WHAT TO DO => Show each line of the records below where the word "викторины" occurs.

Records from a collection =>

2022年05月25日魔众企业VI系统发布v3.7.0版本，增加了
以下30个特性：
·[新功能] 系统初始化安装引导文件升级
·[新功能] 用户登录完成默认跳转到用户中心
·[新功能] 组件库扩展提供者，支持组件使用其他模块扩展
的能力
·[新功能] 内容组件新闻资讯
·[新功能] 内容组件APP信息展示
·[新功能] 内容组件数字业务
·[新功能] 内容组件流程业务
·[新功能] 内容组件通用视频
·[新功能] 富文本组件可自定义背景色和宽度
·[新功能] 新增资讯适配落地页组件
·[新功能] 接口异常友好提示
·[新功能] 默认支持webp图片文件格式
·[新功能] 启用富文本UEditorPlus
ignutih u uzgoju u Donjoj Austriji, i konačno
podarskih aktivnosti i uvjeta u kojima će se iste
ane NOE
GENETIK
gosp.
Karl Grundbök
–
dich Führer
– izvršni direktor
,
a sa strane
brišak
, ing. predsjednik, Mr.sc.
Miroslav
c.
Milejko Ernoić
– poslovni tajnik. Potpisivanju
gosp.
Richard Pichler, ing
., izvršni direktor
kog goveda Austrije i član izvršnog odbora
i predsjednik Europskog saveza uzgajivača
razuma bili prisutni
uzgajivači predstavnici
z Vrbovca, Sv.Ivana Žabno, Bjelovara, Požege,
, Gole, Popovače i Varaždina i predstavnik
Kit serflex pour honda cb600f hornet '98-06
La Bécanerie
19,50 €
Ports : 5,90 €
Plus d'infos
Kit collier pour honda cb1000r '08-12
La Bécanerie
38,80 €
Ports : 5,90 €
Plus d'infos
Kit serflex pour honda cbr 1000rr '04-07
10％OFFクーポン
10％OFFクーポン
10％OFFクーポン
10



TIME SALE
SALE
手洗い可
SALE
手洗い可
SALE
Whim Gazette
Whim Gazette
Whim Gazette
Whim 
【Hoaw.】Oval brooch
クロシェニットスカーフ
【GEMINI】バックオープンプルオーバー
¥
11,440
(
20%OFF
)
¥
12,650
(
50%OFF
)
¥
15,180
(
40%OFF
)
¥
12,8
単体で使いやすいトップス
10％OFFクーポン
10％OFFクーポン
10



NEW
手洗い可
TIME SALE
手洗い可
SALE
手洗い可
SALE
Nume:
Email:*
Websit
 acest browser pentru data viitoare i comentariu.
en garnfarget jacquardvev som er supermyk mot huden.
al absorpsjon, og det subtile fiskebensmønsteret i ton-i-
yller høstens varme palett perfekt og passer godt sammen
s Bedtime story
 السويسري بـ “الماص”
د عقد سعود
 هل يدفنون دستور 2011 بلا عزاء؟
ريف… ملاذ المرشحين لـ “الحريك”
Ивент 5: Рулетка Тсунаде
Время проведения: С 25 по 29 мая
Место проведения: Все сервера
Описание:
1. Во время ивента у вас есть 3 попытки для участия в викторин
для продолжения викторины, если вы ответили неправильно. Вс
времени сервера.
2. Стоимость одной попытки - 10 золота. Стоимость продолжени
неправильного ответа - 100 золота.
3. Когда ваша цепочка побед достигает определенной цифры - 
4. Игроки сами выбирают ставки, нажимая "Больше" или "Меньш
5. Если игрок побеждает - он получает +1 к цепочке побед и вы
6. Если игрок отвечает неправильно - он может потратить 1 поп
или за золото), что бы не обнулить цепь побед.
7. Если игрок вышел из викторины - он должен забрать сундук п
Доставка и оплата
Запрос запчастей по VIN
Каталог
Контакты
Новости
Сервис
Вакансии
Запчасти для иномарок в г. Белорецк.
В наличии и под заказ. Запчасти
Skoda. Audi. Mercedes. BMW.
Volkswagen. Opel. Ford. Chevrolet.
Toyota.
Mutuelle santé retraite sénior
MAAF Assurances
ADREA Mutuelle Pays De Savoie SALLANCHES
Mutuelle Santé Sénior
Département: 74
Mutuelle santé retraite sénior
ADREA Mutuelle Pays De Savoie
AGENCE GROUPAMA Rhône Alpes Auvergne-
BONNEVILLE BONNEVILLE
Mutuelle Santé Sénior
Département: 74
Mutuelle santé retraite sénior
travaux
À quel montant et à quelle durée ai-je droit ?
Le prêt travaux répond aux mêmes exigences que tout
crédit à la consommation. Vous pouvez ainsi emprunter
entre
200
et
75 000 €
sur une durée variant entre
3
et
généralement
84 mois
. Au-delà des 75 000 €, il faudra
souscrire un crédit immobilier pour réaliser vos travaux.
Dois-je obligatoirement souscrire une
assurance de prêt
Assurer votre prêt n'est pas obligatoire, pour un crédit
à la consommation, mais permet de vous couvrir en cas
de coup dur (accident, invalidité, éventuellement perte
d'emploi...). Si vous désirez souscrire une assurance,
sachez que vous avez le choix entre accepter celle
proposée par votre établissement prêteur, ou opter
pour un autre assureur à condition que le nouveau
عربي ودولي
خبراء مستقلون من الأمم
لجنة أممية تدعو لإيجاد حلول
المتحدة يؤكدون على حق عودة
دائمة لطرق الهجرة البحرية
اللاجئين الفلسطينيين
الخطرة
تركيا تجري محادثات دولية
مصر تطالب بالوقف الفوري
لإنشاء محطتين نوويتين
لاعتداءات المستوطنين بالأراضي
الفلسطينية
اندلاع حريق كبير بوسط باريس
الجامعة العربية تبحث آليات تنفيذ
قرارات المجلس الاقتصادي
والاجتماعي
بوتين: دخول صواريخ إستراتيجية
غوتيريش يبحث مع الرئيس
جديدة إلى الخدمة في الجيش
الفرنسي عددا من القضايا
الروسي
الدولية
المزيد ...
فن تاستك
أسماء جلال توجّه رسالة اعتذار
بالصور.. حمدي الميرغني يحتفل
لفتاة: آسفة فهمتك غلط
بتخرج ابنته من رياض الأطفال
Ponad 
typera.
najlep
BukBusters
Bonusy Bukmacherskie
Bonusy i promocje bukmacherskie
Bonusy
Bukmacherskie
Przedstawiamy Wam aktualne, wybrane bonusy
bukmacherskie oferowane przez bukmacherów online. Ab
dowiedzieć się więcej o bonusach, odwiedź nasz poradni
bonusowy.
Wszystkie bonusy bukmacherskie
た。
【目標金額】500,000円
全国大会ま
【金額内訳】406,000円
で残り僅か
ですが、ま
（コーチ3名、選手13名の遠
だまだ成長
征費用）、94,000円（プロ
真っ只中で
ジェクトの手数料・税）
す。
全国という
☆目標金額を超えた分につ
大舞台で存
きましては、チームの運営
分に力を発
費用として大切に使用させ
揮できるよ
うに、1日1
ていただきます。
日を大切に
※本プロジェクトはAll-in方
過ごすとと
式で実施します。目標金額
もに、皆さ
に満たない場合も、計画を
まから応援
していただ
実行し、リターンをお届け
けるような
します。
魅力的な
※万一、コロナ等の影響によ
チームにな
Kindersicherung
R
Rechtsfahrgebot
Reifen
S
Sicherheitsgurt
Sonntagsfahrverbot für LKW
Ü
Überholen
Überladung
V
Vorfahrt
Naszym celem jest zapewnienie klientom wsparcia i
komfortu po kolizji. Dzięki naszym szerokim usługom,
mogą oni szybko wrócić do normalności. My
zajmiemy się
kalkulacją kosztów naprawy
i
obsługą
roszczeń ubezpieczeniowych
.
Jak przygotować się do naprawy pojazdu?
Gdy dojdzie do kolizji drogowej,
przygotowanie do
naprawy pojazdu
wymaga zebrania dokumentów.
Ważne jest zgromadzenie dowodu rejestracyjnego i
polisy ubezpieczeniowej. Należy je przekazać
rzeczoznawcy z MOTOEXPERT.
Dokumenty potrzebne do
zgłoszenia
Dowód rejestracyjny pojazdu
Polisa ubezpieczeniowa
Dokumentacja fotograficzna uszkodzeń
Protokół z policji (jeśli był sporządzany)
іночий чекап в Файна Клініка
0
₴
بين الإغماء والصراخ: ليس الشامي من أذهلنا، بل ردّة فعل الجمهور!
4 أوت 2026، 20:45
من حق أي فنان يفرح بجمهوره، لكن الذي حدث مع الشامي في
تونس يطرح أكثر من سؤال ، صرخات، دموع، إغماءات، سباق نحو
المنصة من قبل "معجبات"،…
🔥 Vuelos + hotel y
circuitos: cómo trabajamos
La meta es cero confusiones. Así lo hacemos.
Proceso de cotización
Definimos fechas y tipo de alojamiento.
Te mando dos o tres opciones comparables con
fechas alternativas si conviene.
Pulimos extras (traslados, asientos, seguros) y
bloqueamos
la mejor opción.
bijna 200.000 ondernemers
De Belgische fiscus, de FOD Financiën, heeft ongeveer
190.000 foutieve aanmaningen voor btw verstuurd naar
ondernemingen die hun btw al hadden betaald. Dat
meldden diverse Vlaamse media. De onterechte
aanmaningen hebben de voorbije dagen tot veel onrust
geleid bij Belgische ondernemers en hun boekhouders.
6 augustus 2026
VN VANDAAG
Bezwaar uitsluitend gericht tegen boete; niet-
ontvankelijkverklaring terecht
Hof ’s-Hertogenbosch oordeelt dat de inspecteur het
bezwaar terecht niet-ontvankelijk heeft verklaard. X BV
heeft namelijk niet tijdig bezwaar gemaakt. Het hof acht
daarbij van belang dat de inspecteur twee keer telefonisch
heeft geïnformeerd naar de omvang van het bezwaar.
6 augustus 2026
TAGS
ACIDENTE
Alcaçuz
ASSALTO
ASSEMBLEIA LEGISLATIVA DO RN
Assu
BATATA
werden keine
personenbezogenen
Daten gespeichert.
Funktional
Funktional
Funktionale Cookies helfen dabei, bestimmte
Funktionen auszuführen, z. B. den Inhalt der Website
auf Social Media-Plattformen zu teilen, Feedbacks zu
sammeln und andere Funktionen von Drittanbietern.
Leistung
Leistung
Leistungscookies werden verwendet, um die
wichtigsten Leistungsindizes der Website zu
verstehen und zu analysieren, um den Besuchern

WORKED SOLUTION =>
для продолжения викторины, если вы ответили неправильно. Вс
7. Если игрок вышел из викторины - он должен забрать сундук п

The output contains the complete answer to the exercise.